··· Extrait du document ···
Archives pour la catégorie Justine Triet

Anatomie d’une chute – Justine Triet – 2023

03. Anatomie d'une chute, Justine TrietMirage manquant.

   9.0   L’ouverture d’Anatomie d’une chute agit en trois temps, trois secousses au moyen d’une temporalité qui s’avère assez floue. Tout d’abord, Sandra donne une interview dans le salon de leur chalet, pendant que son mari travaille vraisemblablement au grenier en écoutant la musique très forte. Ensuite, Daniel, leur fils de onze ans, est en train de promener le chien dans les montagnes. Et pour finir, le corps sans vie de Samuel est retrouvé par son fils, au pied du chalet. Que s’est-il passé ? Accident, suicide ou meurtre ? Il ne s’agit pas seulement d’une image manquante, d’un angle mort que le procès parviendra à éclaircir mais d’une vérité évaporée qui ne cessera de nous échapper. Il faut faire le deuil de la vérité pour établir une vérité, sa vérité.

     C’est un grand film sur le couple, d’une part. Sur « l’utopie égalitaire dans un couple » pour reprendre les mots de Justine Triet elle-même. Mais un film dans lequel, le réel conjugal, le visible, serait continuellement empêché, à l’image de cette toute première séquence qui raconte déjà quelque chose de leur quotidien sans clarifier ce qu’il en est. Il n’y aura finalement qu’une seule séquence de couple et là-aussi elle sera saisie par le prisme d’un filtre (d’une vérité, non de la vérité en somme) qui serait celui de la reconstitution visuelle d’une captation sonore. La langue raconte aussi beaucoup. Elle matérialise les problèmes au sein du couple, tout en le prolongeant au tribunal. C’est très beau d’assister à la vulnérabilité de Sandra lorsqu’elle délaisse le français pour repasser par l’anglais. Et pourtant le cœur du film est moins celui du couple, encore moins celui de la vérité, que la relation entre la mère et son fils, entre Sandra et Daniel. La confiance qui se délite entre eux, la distance qui se crée, le vertige de cette expulsion entre deux audiences puis le choix de la défense final.
··· Données fournies ···
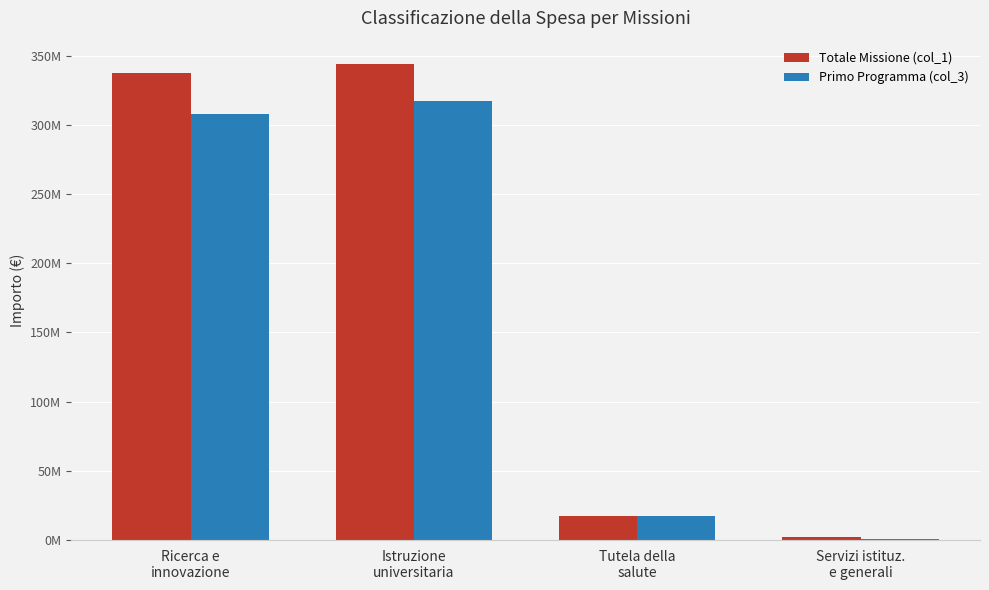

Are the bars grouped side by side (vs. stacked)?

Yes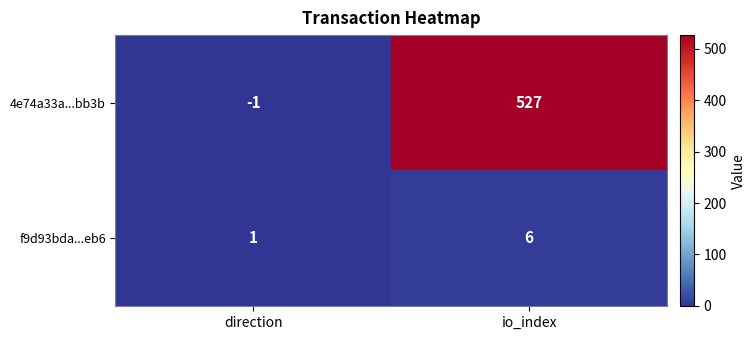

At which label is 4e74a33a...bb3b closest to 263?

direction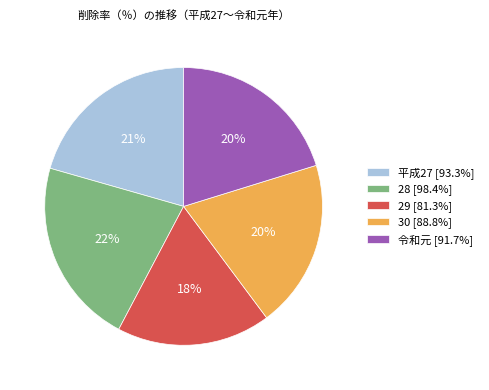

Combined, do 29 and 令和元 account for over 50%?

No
···
Consigne:
Recopiez intégralement l'extrait du document consacré à Anatomie d'une chute, sans en modifier un seul mot.

Tâche réalisée:
Archives pour la catégorie Justine Triet

Anatomie d’une chute – Justine Triet – 2023

03. Anatomie d'une chute, Justine TrietMirage manquant.

   9.0   L’ouverture d’Anatomie d’une chute agit en trois temps, trois secousses au moyen d’une temporalité qui s’avère assez floue. Tout d’abord, Sandra donne une interview dans le salon de leur chalet, pendant que son mari travaille vraisemblablement au grenier en écoutant la musique très forte. Ensuite, Daniel, leur fils de onze ans, est en train de promener le chien dans les montagnes. Et pour finir, le corps sans vie de Samuel est retrouvé par son fils, au pied du chalet. Que s’est-il passé ? Accident, suicide ou meurtre ? Il ne s’agit pas seulement d’une image manquante, d’un angle mort que le procès parviendra à éclaircir mais d’une vérité évaporée qui ne cessera de nous échapper. Il faut faire le deuil de la vérité pour établir une vérité, sa vérité.

     C’est un grand film sur le couple, d’une part. Sur « l’utopie égalitaire dans un couple » pour reprendre les mots de Justine Triet elle-même. Mais un film dans lequel, le réel conjugal, le visible, serait continuellement empêché, à l’image de cette toute première séquence qui raconte déjà quelque chose de leur quotidien sans clarifier ce qu’il en est. Il n’y aura finalement qu’une seule séquence de couple et là-aussi elle sera saisie par le prisme d’un filtre (d’une vérité, non de la vérité en somme) qui serait celui de la reconstitution visuelle d’une captation sonore. La langue raconte aussi beaucoup. Elle matérialise les problèmes au sein du couple, tout en le prolongeant au tribunal. C’est très beau d’assister à la vulnérabilité de Sandra lorsqu’elle délaisse le français pour repasser par l’anglais. Et pourtant le cœur du film est moins celui du couple, encore moins celui de la vérité, que la relation entre la mère et son fils, entre Sandra et Daniel. La confiance qui se délite entre eux, la distance qui se crée, le vertige de cette expulsion entre deux audiences puis le choix de la défense final.